(Part of a data file)
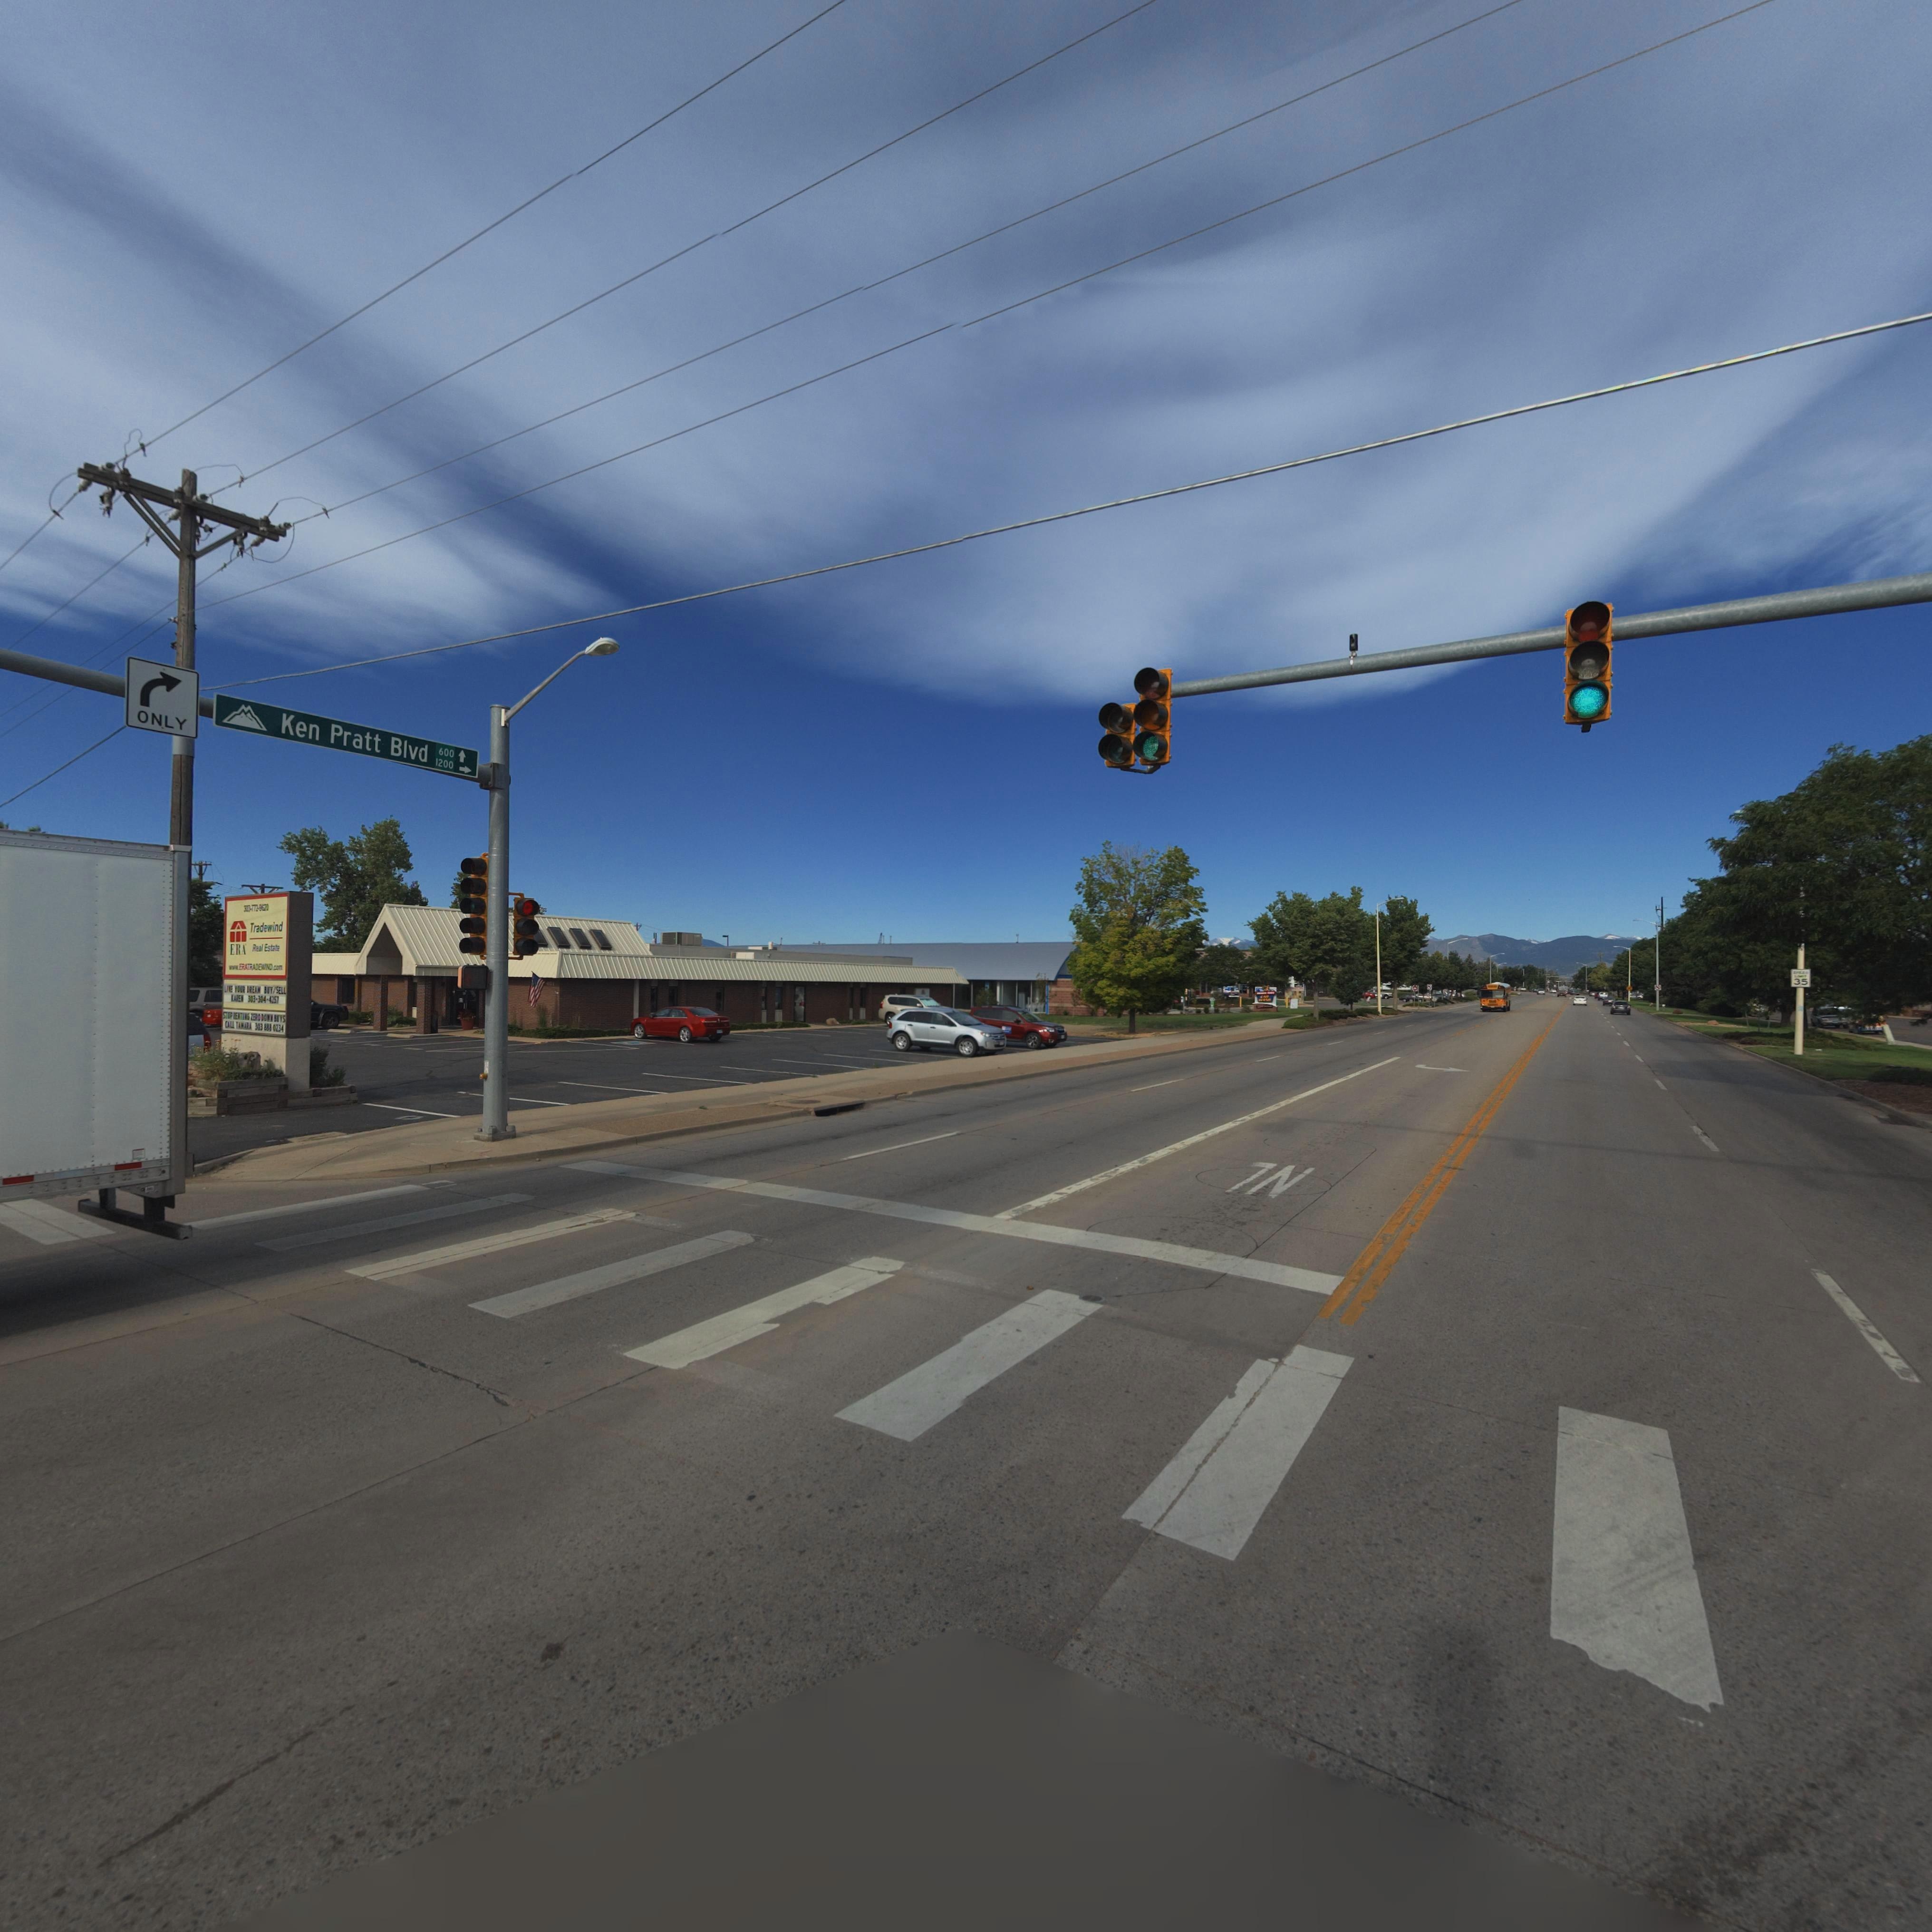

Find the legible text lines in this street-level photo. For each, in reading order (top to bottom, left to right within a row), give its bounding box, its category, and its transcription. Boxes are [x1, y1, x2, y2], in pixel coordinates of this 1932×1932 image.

[280, 712, 429, 763] StreetName: Ken Pratt Blvd
[438, 747, 454, 758] StreetNumberRange: 600
[435, 757, 472, 774] StreetName: 1200->
[249, 920, 284, 933] BusinessName: Tradewind
[229, 943, 247, 956] BusinessName: ERA
[251, 943, 280, 952] BusinessName: Real Estate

## Given instruction:
Reproduce every entry with "bounding box" changed to "enclosing box" and everything else left as it is. Omit the pictures.

## Problem solution:
Find the legible text lines in this street-level photo. For each, in reading order (top to bottom, left to right within a row), give its enclosing box, its category, and its transcription. Boxes are [x1, y1, x2, y2], in pixel coordinates of this 1932×1932 image.

[280, 712, 429, 763] StreetName: Ken Pratt Blvd
[438, 747, 454, 758] StreetNumberRange: 600
[435, 757, 472, 774] StreetName: 1200->
[249, 920, 284, 933] BusinessName: Tradewind
[229, 943, 247, 956] BusinessName: ERA
[251, 943, 280, 952] BusinessName: Real Estate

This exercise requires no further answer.